Right at this very moment, there are over 40 million slaves in the world. That’s 1 out of every 200 people living in some form of forced labor.
When we see numbers like this, it’s easy to shake our heads, think how awful this world is becoming, and feel defeated that there’s nothing we can do to make a difference. I wonder, however, if we began looking at these numbers as real people, just like you and me, like family and friends, then maybe we would be more determined to do something about it.
So much more than a number
When we look at this issue and the scope of this problem, it’s understandable to be at a loss of how we can help make a difference in the fight against human trafficking. Each of those 40 million people has a face, a name, and a family. Each of those 40 million people was created beautifully in the image of God, to live out their life with purpose.
Recently, our Love Justice staff in South Asia intercepted a 20-year-old woman named Bala* who was traveling with two other people, one of which appeared to be another victim and the other a trafficker. Our border and transit monitoring staff are diligent as they keep an eye out for suspicious behavior, and they noticed that the young woman appeared to be nervous and afraid. Even though a simple observation like this one might seem insignificant to some, the ability to observe a person’s manner, appearance, and actions for clues that something may be wrong is a highly effective and strategic method used to intercept innocent victims from being trafficked.
Acting on their trained observations, our staff approached Bala and asked her if she would answer some questions before traveling over the border into India. She agreed, and our staff discovered that she believed that she was on her way to India for a job. As they investigated further, they recognized several red flags, including the fact that Bala didn't know the phone number or the address of the place she was supposed to be going to work.
Lured by the false promise of a better life
The promise of a job is a common strategy used to trap unsuspecting victims. The majority of these young girls live in poverty or in circumstances where they are unable to provide for themselves or their families. The opportunity to make a living and experience a better life is what they hope for. It is a significant red flag when a person knows very little about the job they were hired for, and it is a very probable sign that they may be in the process of being trafficked.
As our staff continued to talk with Bala and the other young girl with her, they found out that both girls initially were contacted by the suspected trafficker via Facebook six months prior to their meeting to cross the border. He lured them over Facebook to meet with him, promising them both a high-paying job.
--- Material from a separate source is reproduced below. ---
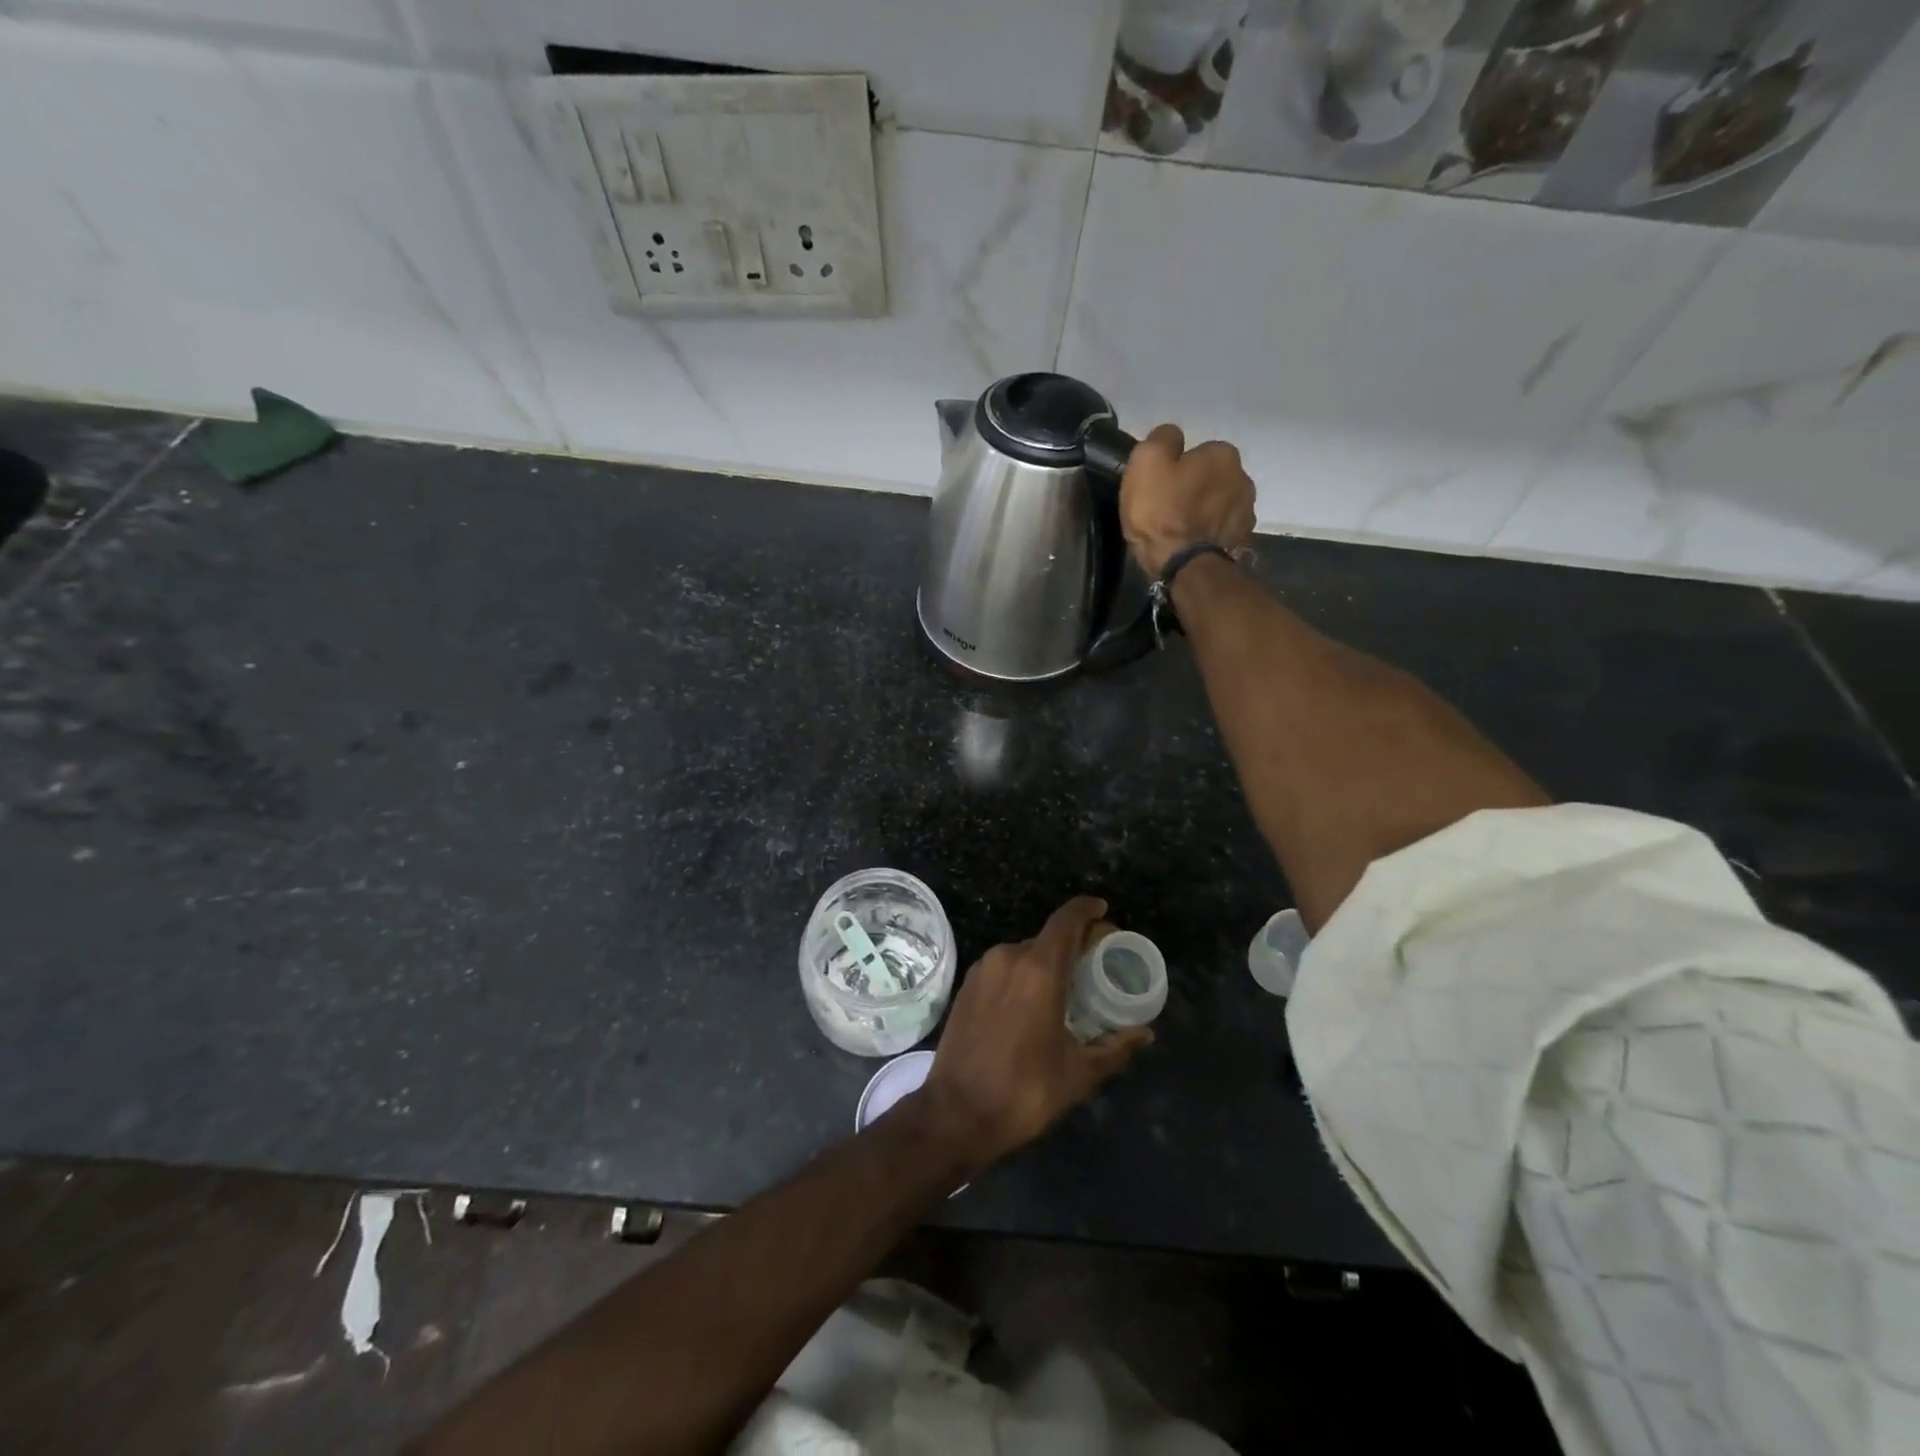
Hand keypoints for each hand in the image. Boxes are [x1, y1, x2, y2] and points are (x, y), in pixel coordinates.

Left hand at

Our staff contacted the police who took the trafficker into custody. In the end, the staff making the interception reported that they felt absolutely sure that this was a trafficking case. Often times having this much certainty is rare because of the deception used by traffickers, but enough evidence was uncovered in this instance to make it completely clear.
Bala was saved from the very real potential of being sold into human trafficking as a direct result of our partners’ support. Together, we can make a difference—one beautiful life at a time.
*Names have been changed for the security and privacy of all those involved.